■ Goal of the exercise:
Begin with the first line of the entries below and reproduce each line exactly, ending with the line that holds "Вся представленная на".

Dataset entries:
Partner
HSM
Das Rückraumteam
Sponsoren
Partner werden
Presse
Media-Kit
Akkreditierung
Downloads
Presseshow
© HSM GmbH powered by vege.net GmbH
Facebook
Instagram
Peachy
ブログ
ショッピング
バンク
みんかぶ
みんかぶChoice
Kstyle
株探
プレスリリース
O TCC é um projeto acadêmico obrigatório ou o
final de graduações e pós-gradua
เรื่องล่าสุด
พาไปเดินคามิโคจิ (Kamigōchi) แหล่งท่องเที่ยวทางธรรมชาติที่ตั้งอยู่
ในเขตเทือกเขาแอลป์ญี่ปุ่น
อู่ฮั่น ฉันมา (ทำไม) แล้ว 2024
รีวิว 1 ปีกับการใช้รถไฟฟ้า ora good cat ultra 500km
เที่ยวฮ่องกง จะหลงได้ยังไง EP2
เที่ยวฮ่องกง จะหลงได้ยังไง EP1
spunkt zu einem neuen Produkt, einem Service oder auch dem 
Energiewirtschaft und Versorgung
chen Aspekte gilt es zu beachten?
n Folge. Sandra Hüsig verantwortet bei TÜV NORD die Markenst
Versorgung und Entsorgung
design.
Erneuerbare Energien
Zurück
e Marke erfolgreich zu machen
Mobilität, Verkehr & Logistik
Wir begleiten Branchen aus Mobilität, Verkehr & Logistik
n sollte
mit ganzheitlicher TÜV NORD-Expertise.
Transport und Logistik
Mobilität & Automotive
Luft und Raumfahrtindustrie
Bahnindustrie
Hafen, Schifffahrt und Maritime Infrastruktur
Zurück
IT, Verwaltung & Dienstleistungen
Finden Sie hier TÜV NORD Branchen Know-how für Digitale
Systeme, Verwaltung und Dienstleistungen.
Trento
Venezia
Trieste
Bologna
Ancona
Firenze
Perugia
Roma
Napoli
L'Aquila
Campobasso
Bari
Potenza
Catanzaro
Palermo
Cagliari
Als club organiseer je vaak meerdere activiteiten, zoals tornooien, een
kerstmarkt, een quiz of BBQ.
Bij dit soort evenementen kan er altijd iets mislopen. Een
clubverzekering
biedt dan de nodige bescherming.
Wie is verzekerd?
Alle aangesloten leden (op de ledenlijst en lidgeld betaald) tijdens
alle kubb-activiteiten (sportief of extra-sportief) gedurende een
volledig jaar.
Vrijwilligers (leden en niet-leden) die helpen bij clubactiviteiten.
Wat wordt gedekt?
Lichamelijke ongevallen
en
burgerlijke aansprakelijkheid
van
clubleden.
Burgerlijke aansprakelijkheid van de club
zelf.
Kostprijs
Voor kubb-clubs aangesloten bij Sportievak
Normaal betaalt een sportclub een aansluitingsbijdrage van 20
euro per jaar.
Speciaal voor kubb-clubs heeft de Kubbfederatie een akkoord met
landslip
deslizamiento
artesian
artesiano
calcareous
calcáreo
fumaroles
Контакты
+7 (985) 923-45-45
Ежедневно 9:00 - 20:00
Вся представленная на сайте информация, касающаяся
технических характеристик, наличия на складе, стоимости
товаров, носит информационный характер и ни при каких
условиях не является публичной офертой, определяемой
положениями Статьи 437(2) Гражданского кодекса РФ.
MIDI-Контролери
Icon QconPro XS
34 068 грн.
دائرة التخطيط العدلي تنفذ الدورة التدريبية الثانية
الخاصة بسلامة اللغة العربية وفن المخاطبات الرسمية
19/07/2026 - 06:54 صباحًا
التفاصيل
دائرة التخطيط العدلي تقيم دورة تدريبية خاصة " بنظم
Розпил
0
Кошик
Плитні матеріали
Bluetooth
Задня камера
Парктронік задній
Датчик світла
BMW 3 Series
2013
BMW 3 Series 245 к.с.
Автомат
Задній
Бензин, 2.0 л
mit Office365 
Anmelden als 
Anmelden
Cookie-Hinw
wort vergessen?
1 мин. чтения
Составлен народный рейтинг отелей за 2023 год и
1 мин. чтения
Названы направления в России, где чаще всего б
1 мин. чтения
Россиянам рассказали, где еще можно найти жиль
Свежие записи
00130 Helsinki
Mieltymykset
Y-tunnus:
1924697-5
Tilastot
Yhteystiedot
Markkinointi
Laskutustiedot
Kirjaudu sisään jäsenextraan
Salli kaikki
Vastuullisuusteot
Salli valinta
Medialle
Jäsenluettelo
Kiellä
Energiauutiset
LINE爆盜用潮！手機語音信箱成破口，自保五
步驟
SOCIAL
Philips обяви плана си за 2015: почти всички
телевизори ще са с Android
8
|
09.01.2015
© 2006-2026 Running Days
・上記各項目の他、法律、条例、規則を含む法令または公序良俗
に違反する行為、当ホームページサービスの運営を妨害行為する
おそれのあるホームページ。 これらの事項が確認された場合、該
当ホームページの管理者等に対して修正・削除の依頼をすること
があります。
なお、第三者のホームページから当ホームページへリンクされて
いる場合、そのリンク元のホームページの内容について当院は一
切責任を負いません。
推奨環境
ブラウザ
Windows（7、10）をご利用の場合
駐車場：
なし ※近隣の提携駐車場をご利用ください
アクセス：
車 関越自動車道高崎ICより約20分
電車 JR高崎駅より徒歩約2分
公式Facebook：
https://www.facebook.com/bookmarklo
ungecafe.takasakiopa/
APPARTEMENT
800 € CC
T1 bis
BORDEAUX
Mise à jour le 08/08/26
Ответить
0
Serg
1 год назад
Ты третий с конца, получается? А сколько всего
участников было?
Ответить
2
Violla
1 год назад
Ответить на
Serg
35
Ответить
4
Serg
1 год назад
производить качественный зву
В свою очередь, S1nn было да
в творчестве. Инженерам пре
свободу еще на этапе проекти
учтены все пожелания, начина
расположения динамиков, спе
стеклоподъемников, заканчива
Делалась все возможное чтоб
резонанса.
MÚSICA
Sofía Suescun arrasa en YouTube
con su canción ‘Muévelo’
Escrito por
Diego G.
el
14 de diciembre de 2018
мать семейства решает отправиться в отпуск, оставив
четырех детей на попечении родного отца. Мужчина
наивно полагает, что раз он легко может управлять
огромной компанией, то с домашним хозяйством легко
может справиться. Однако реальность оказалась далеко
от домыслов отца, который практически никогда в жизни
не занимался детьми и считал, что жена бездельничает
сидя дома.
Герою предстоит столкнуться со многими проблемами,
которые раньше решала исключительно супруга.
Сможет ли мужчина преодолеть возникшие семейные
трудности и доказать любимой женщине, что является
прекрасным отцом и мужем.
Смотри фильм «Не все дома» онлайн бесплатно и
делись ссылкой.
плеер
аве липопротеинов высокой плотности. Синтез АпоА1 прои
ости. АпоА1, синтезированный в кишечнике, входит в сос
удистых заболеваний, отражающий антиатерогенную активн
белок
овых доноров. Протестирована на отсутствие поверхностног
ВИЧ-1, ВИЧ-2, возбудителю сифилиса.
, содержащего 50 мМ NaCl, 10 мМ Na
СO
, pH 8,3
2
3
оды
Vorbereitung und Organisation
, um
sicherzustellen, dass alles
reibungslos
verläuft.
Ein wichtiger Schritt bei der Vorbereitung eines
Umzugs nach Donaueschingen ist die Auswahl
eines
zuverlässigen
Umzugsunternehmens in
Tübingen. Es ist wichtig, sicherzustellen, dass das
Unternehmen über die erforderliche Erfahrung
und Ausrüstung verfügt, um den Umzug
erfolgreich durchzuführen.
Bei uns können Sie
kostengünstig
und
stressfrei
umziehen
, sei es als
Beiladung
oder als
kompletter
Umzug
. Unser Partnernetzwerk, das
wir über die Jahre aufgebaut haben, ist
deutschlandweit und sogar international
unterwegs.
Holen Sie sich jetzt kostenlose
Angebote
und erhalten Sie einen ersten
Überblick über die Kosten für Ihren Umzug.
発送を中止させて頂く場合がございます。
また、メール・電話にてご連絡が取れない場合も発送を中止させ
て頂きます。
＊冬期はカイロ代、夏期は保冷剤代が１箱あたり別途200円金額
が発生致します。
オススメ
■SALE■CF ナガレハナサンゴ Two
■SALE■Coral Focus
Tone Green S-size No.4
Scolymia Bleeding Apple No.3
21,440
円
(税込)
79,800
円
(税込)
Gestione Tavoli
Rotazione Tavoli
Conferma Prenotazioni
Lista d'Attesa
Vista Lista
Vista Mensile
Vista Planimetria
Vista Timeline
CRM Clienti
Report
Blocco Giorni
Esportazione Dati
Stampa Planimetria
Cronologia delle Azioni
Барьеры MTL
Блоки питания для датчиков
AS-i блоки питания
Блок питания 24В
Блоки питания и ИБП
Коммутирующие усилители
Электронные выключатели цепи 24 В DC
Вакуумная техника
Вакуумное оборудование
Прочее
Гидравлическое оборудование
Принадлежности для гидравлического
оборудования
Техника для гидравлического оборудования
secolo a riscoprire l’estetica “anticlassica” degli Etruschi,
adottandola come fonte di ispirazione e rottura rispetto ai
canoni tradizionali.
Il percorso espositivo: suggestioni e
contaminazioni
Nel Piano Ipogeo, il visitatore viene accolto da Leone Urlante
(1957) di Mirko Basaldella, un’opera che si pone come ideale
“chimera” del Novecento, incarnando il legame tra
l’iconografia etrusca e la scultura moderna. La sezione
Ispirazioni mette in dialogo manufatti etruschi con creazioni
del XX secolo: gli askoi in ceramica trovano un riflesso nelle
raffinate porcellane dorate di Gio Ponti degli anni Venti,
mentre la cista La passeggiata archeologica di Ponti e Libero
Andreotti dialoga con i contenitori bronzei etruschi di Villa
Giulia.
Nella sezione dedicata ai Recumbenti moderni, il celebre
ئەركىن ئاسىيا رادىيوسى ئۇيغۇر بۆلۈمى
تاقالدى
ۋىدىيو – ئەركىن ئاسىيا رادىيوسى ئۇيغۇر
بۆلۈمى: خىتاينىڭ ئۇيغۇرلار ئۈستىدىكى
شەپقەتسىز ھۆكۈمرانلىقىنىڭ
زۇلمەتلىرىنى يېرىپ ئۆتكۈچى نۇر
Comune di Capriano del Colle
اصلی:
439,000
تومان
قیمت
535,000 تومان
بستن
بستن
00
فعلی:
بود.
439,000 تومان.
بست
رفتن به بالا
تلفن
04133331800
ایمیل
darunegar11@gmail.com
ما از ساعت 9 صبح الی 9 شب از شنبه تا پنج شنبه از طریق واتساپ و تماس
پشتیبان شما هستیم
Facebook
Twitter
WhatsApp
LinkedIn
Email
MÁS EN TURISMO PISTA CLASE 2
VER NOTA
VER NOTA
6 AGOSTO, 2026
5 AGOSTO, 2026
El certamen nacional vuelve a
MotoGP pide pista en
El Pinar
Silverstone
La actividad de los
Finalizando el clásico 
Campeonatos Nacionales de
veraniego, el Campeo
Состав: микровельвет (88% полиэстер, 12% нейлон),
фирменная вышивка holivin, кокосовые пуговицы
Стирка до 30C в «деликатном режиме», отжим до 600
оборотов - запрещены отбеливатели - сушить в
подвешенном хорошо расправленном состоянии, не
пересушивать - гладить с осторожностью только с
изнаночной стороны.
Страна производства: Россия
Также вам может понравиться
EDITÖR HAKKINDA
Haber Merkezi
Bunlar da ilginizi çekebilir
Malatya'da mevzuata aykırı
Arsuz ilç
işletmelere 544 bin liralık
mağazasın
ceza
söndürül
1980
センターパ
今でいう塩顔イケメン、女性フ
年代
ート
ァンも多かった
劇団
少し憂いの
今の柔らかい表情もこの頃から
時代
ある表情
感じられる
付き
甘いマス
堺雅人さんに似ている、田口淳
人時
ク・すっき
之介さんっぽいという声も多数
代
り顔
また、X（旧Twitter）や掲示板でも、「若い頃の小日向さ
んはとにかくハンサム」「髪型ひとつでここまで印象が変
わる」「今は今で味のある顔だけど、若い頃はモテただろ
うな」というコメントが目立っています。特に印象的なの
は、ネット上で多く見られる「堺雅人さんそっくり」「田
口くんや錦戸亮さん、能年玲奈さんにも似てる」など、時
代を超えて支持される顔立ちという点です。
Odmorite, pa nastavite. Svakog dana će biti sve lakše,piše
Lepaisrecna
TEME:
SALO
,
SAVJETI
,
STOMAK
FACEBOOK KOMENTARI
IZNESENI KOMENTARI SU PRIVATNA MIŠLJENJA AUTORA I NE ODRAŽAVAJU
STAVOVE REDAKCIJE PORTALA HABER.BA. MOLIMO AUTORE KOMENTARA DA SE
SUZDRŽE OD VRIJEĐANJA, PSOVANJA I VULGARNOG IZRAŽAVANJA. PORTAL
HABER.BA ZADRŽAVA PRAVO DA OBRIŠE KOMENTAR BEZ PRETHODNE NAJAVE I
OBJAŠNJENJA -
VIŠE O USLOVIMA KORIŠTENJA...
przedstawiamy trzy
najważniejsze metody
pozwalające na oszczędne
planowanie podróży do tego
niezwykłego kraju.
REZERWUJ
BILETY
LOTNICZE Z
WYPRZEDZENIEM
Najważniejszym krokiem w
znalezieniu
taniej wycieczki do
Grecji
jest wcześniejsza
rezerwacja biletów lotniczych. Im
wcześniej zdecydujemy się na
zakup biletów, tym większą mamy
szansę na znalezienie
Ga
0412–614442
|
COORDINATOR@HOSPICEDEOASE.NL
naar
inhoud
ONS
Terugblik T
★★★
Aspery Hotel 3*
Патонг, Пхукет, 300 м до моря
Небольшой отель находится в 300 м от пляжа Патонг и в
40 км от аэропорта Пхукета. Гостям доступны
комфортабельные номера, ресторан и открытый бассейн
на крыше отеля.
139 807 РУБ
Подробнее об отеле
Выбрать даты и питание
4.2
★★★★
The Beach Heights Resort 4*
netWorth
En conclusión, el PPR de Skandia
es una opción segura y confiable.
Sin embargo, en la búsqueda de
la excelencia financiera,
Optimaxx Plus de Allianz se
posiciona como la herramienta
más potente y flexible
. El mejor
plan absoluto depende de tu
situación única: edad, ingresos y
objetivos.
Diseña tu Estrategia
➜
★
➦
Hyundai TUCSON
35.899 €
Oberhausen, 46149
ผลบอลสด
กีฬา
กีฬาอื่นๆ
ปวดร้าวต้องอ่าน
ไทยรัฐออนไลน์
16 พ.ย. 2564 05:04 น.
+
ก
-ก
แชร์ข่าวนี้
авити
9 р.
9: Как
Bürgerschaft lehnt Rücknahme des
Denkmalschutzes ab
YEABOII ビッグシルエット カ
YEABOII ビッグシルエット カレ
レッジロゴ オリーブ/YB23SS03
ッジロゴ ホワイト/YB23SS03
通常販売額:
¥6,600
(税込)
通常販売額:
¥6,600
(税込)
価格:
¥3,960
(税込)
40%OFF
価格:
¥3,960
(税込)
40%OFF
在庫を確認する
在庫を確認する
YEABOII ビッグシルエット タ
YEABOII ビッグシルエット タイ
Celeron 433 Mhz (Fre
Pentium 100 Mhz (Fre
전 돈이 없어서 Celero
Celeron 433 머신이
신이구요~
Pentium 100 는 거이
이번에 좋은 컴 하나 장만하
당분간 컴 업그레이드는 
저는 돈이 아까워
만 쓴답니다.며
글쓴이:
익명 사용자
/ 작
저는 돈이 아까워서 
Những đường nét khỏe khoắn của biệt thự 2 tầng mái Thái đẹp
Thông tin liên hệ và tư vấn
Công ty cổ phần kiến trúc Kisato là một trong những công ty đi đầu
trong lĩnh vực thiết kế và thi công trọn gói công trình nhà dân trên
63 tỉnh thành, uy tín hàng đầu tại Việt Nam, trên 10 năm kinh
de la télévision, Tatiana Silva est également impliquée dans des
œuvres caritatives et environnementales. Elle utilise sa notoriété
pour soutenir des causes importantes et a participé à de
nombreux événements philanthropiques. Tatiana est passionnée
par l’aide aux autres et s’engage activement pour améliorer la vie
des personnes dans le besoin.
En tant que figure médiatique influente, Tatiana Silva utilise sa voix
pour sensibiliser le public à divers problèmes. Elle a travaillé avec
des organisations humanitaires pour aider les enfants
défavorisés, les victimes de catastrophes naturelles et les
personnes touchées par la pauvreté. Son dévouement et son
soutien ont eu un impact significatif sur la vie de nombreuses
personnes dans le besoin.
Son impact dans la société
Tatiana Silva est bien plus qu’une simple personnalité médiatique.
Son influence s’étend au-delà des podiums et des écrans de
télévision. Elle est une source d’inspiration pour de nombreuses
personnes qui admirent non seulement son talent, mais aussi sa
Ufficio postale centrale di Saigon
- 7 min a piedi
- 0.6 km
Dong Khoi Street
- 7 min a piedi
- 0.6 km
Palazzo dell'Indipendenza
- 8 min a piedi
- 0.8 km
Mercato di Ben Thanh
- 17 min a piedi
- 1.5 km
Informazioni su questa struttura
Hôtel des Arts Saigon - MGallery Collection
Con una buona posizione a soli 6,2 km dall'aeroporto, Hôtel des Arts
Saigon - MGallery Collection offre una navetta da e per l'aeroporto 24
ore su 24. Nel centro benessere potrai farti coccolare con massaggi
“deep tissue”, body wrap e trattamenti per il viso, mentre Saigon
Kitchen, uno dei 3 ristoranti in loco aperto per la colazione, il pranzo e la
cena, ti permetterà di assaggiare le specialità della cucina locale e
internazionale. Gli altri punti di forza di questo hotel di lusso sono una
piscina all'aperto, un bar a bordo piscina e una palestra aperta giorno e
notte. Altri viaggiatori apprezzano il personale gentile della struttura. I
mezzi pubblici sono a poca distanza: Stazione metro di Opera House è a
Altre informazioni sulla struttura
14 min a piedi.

■ Answer space:
Partner
HSM
Das Rückraumteam
Sponsoren
Partner werden
Presse
Media-Kit
Akkreditierung
Downloads
Presseshow
© HSM GmbH powered by vege.net GmbH
Facebook
Instagram
Peachy
ブログ
ショッピング
バンク
みんかぶ
みんかぶChoice
Kstyle
株探
プレスリリース
O TCC é um projeto acadêmico obrigatório ou o
final de graduações e pós-gradua
เรื่องล่าสุด
พาไปเดินคามิโคจิ (Kamigōchi) แหล่งท่องเที่ยวทางธรรมชาติที่ตั้งอยู่
ในเขตเทือกเขาแอลป์ญี่ปุ่น
อู่ฮั่น ฉันมา (ทำไม) แล้ว 2024
รีวิว 1 ปีกับการใช้รถไฟฟ้า ora good cat ultra 500km
เที่ยวฮ่องกง จะหลงได้ยังไง EP2
เที่ยวฮ่องกง จะหลงได้ยังไง EP1
spunkt zu einem neuen Produkt, einem Service oder auch dem 
Energiewirtschaft und Versorgung
chen Aspekte gilt es zu beachten?
n Folge. Sandra Hüsig verantwortet bei TÜV NORD die Markenst
Versorgung und Entsorgung
design.
Erneuerbare Energien
Zurück
e Marke erfolgreich zu machen
Mobilität, Verkehr & Logistik
Wir begleiten Branchen aus Mobilität, Verkehr & Logistik
n sollte
mit ganzheitlicher TÜV NORD-Expertise.
Transport und Logistik
Mobilität & Automotive
Luft und Raumfahrtindustrie
Bahnindustrie
Hafen, Schifffahrt und Maritime Infrastruktur
Zurück
IT, Verwaltung & Dienstleistungen
Finden Sie hier TÜV NORD Branchen Know-how für Digitale
Systeme, Verwaltung und Dienstleistungen.
Trento
Venezia
Trieste
Bologna
Ancona
Firenze
Perugia
Roma
Napoli
L'Aquila
Campobasso
Bari
Potenza
Catanzaro
Palermo
Cagliari
Als club organiseer je vaak meerdere activiteiten, zoals tornooien, een
kerstmarkt, een quiz of BBQ.
Bij dit soort evenementen kan er altijd iets mislopen. Een
clubverzekering
biedt dan de nodige bescherming.
Wie is verzekerd?
Alle aangesloten leden (op de ledenlijst en lidgeld betaald) tijdens
alle kubb-activiteiten (sportief of extra-sportief) gedurende een
volledig jaar.
Vrijwilligers (leden en niet-leden) die helpen bij clubactiviteiten.
Wat wordt gedekt?
Lichamelijke ongevallen
en
burgerlijke aansprakelijkheid
van
clubleden.
Burgerlijke aansprakelijkheid van de club
zelf.
Kostprijs
Voor kubb-clubs aangesloten bij Sportievak
Normaal betaalt een sportclub een aansluitingsbijdrage van 20
euro per jaar.
Speciaal voor kubb-clubs heeft de Kubbfederatie een akkoord met
landslip
deslizamiento
artesian
artesiano
calcareous
calcáreo
fumaroles
Контакты
+7 (985) 923-45-45
Ежедневно 9:00 - 20:00
Вся представленная на сайте информация, касающаяся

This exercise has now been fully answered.